Hi All,
I import following JSON to delta table into VARIANT column:
{
"data": [
{
"group": 1,
"manager": "no",
"firstname": "John",
"lastname": "Smith",
"active": "false",
"team_lead": "yes"
}
],
"page": 1,
"size": 5000,
"timestamp": 1775455219,
"total": 1342,
"totalPages": 1
}
Because of the size I import only data node as VARIANT
To do that I use following logic:
df_transformed = spark.read.format("json")

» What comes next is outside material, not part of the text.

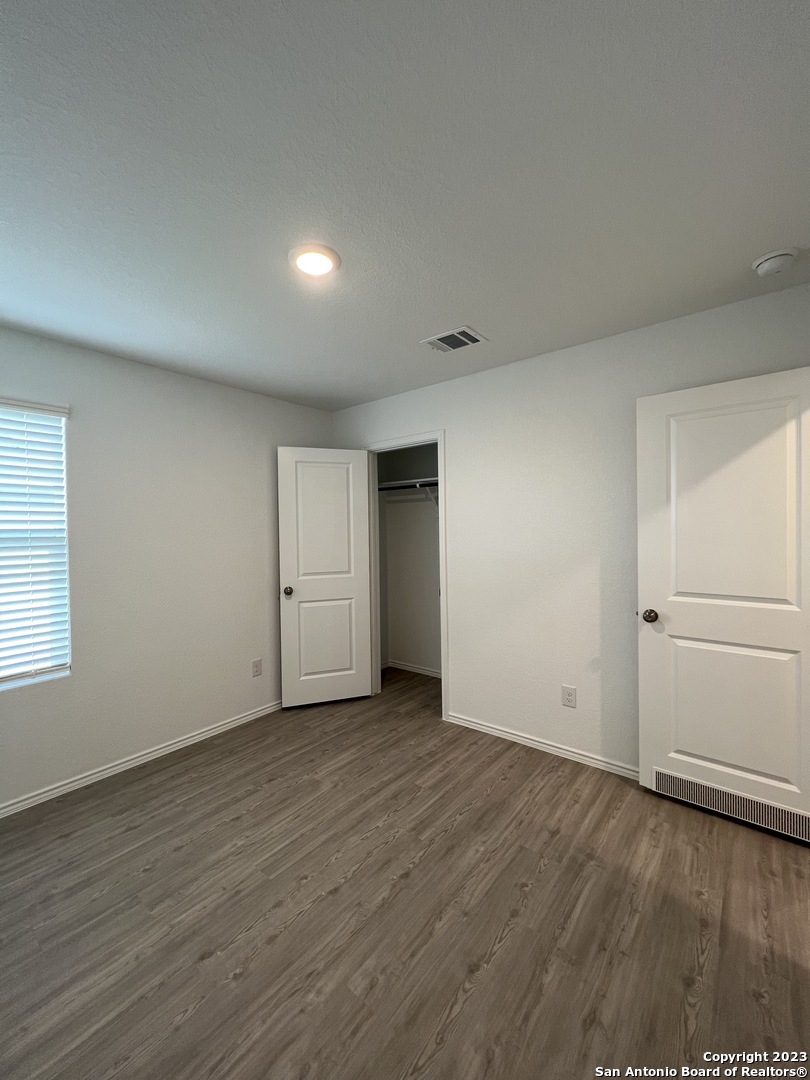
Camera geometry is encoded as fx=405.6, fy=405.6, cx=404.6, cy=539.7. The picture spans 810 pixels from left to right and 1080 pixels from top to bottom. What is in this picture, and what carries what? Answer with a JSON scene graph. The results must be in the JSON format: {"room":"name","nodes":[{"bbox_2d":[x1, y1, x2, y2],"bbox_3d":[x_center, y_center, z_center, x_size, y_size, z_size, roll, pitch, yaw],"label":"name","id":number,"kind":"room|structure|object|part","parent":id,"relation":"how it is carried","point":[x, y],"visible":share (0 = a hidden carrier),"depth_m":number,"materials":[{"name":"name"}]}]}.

.option("modifiedAfter", modified_after)
.option("singleVariantColumn", "DATA")
.load(f"{FILE_PATH}")
df_transformed.createOrReplaceTempView("df_transformed")
or streaming version:
df_transformed = (
spark.readStream
.format("cloudFiles")
.option("cloudFiles.format", "json")
.option("singleVariantColumn", "DATA")
.load(f"{FILE_PATH}")
)
df_transformed.createOrReplaceTempView("df_transformed")
and then query:
select * except(DATA) from df_transformed
,LATERAL variant_explode_outer(DATA:data) AS DATA_exploded
worked as expected before 1st of April with runtime 17.3.8
Then DBX upgraded the runtime to version 17.3.9 and streaming version raise following error:
org.apache.spark.sql.AnalysisException: [UNSUPPORTED_SUBQUERY_EXPRESSION_CATEGORY.UNSUPPORTED_CORRELATED_REFERENCE_DATA_TYPE] Unsupported subquery expression: Correlated column reference 'df_transformed.DATA' cannot be variant type. SQLSTATE: 0A000; line 1 pos 22
spark.read version still works as expected
I tested this with the latest version of 18.0, 18.1 and get the same error
The only version that still works is unsupported 17.2
Probably because it didn't get any update
How to fix this problem?
Am I doing something wrong in this query?